With inflation running at a 40-year high, Gemcorp is daily getting calls and questions from clients asking if they need to have their jewelry re-appraised. As cliché as it sounds, our answer is most often, “It depends”. Let’s dive into that answer a bit.

According to Forbes Magazine, jewelry sales “went through the roof” during the pandemic period starting late 2020 into mid-2022. According to Bureau of Economic Analysis (BEA) data, the personal consumption of jewelry reached $94.6 billion in 2021, up over 50% from the $62.3 billion spent in 2020.

Leading the pack during that time seemed to be fine watches, due in large part to no increase in production (supply) by most major manufacturers, a strong secondary market (increase in demand), new sources of and amounts of disposable income for consumers. We saw more new fine watch sources for the consumer during the pandemic, including retailers, online firms, flippers, and “get rich trading watches” infomercials. All contributed to a run-up in prices that have since plummeted. Many people used that time to update the values of their jewelry and watches to have appropriate insurance coverage.

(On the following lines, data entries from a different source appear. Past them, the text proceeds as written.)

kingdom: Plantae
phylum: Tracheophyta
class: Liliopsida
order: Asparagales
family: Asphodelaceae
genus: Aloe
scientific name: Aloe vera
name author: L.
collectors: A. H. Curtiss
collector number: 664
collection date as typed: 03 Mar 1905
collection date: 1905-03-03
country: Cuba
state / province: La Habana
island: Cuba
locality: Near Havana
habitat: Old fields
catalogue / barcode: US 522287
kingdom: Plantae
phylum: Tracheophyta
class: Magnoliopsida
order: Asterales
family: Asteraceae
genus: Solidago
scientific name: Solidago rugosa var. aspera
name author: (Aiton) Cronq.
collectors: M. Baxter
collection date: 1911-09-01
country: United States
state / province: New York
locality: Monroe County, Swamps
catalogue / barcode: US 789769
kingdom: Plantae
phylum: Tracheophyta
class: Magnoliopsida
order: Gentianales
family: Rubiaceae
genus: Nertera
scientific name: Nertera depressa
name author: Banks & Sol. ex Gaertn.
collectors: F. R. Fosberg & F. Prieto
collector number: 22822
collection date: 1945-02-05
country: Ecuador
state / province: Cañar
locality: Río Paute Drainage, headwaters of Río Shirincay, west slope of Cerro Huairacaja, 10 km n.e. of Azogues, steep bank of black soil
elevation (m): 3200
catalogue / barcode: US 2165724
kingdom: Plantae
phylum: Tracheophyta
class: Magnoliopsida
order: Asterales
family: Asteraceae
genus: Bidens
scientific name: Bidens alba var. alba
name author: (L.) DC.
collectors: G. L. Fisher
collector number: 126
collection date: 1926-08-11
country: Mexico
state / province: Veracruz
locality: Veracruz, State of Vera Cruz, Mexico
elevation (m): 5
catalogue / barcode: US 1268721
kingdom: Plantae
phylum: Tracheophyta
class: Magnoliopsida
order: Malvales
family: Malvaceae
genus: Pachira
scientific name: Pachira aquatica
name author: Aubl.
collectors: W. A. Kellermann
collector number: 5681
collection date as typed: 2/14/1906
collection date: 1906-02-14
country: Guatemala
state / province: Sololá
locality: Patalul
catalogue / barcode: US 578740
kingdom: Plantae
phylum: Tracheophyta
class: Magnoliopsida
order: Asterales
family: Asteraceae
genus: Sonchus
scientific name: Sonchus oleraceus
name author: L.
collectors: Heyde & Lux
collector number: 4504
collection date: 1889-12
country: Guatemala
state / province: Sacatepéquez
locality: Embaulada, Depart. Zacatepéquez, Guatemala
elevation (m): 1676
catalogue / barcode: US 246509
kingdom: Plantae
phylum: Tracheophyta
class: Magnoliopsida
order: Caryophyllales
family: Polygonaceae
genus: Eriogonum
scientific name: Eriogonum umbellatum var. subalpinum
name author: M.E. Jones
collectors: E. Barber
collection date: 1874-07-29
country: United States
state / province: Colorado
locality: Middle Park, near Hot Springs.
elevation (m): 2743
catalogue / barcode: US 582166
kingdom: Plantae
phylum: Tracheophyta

Beginning mid-2022, there has been a steady drop (there are always exceptions) in the prices of secondary market watches. Since mid-2021, there has been no significant change in the price of gold, though it has a persistent ebb and flow toward and away from the $2,000 per troy ounce level. The price of both natural and lab-created diamonds has continued to drop throughout 2023. All of this is good news for the jewelry consumer because prices are down. Especially with the troubles going on in the world, it’s anyone’s guess what the next 6 to 12 months and beyond will bring.

Now to address the “it depends” answer. Most consumers have their jewelry appraised to obtain insurance coverage. The first bit of information that every consumer should know is how your particular insurance company handles a claim. Generally speaking, there are two ways; it is important to know what coverage you have, and any limitations stated in the policy.

Replacement Value Coverage

The most common coverage is “Replacement Value.” In the event of a loss and using an adjuster, the insurance company finds the lowest price for a like-kind-and-quality item. This becomes your claim settlement amount and is often less than the purchase price or the appraised value, but you are once again “whole”. Adjusters have special relationships with vendors outside of the consumer retail market. Your premium and the maximum limit of their liability is set by the appraised amount, the claim is often settled for less. Especially with a Replacement Value policy, you want to make sure the value stated is not above the current actual market value. Otherwise, you will be paying much more premium than you should.

Agreed Value Coverage

Less common is “Agreed Value” coverage. Not every company offers (most do not) these policies and they generally have a higher premium than a replacement policy. However, in the event of a proven loss, the insurance company pays you directly.

So, “it depends” if your appraised values reflect the present state of the market. If you are insured for prices at the peak of the market, a re-appraisal will reduce your annual premium for either type of policy. If such an item was acquired at a higher than present market value, it may not feel so good that you are experiencing a “loss” from your purchase price. If your policy is reflective of prices of over 5 years, a new valuation is recommended… it just depends!